Jane - Thank you!! I have a gorse bush in my garden, probably and indication of how unkept it is ;) BUT i will look at it in a different light now!!

What a difference a day makes. The sun is shining and i feel 100% better than yesterday. AM counting my blessing todays as I have just heard one of my friends husbands has passed away. They've only been married a little over a month. :( So sad and just makes me realise how blessed I am.

Cracking on with CD. Had a good chat with a girl up at the stables today. She is sarting LL in 5 weeks and is a bit worried about it. I reassured her and told her all the amazing things about vlcd's which helped give me more motivation to carry on with my own journey.
By the time she starts in 5 weeks i could have lost a huge amount of weight!

I havent had any water yet and it's gone midday- oops. Only just having my first pack so will follow it with a couple of pints of water. Am aiming for 6 pints today, even if i have to stay up until midnight to do it!!!!!
 
Hey Helen

Just popping by to wish you all the best today!!!

The weather really does make a huge difference eh!!!!

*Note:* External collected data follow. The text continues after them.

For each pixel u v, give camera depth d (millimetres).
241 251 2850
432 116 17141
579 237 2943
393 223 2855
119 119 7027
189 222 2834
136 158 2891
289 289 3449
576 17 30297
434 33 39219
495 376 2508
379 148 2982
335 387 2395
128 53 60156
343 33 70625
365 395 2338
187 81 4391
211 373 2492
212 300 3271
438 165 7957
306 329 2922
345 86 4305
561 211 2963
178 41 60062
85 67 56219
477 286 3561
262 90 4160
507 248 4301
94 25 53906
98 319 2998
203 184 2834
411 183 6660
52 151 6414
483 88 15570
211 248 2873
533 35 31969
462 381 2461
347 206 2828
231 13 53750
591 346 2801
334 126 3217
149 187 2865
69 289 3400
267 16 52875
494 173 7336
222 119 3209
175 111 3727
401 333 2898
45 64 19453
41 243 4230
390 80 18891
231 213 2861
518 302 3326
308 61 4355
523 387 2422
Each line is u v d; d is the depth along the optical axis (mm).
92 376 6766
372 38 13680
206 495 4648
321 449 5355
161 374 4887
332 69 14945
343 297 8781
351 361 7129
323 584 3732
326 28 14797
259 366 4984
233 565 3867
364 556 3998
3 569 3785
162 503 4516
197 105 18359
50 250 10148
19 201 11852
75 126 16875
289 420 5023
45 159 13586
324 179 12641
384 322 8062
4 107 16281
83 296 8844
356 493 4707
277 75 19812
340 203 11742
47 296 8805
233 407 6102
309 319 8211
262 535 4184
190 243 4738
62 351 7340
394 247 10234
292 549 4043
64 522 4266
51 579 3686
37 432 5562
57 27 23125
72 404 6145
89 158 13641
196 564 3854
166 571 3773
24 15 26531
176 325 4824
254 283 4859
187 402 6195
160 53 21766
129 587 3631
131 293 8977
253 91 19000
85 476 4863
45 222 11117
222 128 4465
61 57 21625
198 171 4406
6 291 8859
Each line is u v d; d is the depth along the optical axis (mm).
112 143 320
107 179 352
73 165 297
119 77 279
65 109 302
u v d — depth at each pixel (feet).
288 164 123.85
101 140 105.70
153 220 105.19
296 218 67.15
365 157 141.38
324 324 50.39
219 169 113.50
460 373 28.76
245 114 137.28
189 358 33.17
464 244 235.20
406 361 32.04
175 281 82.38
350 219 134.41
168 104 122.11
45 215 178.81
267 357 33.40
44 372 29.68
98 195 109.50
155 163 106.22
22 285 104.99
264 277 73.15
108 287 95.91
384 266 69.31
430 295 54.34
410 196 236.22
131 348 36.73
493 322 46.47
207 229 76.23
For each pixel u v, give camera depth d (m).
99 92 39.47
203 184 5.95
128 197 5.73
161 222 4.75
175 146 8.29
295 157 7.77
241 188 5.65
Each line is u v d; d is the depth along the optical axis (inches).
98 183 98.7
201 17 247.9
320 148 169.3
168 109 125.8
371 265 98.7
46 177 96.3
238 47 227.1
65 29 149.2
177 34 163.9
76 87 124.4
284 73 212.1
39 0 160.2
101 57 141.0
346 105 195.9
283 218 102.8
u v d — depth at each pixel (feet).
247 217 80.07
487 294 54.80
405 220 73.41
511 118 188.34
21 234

We will all be skinny mini's going on our hols this year!!

love

Gen xxx
 
nice one bufaloo - the weather is amazing (but i still drove to uni today.............) really need to start walking!
hows the water coming along ?

sorry to hear about your friend
 
Glad you had a better day today ,you'll be cruising before you know it & the woman at the stables will be so inspired to do it too.